町域名の前に大字や字が付く場合は、例えば住所が「〒333-0823 埼玉県川口市大字石神」なら、「333-0823 石神」と省略できます。一方で、町域名のあとに字が付く場合は、例えば住所が「〒038-3802 青森県南津軽郡藤崎町大字藤崎字西村井」なら、「038-3802 藤崎字西村井」と書きます。
住所を記載するときの注意点
上記の例は、あくまでも郵便局を利用した場合の宛先の記載方法です。一般的に住所を書く場面では、きちんと大字や字を記載した方が良いと言えます。
例えば、婚姻届です。夫と妻の住民票に記載されている住所をそれぞれ記入することになりますが、大字や字の文字を省いて書いて提出したために、住所相違ということで正式に受理してもらえず、まだ結婚したことになっていなかった、なんてこともあります。
これは役所の時間外受付の窓口に提出した場合などで、届け出た当日に受理してもらえず、後日窓口で処理をすることになります。そうなると、結婚記念日は届けを出した日なのか、正式に受理された日とすべきか、もめてしまうこともあるでしょう。2人にとって思い入れのある記念日や誕生日を結婚記念日にしたいという場合は、注意が必要です。
このように、役所や公的機関に届け出る書類の住所は、基本的に住民票とそっくり同じように記載して出しましょう。漢数字やアラビア数字の違いについても、指摘があります。マンション名なども、カタカナ表記のところをアルファベットにしたり略したりせず、正式な名称で書くようにしましょう。

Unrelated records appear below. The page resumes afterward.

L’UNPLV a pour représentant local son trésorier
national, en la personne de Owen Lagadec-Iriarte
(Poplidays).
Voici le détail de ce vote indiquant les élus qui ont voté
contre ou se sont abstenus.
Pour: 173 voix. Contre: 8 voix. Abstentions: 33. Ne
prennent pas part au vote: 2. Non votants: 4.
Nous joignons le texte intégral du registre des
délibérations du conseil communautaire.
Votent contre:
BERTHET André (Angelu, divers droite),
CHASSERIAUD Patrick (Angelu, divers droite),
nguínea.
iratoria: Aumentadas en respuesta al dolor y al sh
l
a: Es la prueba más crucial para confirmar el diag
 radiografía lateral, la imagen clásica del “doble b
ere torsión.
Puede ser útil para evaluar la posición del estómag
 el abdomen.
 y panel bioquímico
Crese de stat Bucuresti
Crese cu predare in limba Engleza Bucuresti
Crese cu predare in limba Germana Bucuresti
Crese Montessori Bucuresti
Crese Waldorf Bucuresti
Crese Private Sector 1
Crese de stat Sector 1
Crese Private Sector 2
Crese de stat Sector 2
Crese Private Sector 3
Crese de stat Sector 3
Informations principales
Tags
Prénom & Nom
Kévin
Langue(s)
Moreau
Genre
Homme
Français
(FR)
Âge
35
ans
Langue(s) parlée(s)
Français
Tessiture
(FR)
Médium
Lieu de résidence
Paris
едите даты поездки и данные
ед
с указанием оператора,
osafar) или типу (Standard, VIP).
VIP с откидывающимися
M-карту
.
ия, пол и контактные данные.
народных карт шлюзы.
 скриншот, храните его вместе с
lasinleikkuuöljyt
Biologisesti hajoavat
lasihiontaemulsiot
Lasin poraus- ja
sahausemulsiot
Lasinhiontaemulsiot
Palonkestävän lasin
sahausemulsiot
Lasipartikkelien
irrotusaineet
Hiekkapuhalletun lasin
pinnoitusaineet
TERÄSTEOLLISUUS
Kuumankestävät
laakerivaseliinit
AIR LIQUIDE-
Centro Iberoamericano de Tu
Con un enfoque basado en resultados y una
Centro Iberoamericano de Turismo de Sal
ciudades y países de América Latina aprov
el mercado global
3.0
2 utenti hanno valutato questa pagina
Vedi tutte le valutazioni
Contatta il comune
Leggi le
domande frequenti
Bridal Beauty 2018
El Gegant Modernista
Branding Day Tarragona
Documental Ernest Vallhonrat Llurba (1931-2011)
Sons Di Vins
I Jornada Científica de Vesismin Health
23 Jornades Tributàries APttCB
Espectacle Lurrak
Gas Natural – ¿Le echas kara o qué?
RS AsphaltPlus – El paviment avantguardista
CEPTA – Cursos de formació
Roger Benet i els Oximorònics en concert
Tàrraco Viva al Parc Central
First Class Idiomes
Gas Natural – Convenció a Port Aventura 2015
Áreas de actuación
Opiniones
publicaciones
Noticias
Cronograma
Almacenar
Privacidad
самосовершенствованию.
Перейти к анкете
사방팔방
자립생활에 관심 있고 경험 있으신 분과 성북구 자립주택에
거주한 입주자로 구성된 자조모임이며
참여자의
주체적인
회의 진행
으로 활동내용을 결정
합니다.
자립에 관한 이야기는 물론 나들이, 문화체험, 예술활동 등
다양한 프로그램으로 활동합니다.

実際は大字や字は特に記載しなくても、その前後の町名などで判断して郵便物は届きます。しかし、公的書類や銀行の届出、身分証明書や住民票添付の契約や申請などで、住所を記載する必要がある場合は、必ず住民票に記載されている通りの正式な住所を書くように心がけましょう。
自治体によっては「直しておきますね」と正しい住所を赤ペンで記載して直してくれることもありますが、そうでない自治体もあります。長らく待たされたあげく、「書き直し」と届出用紙を差し戻されることもあるので、注意しましょう。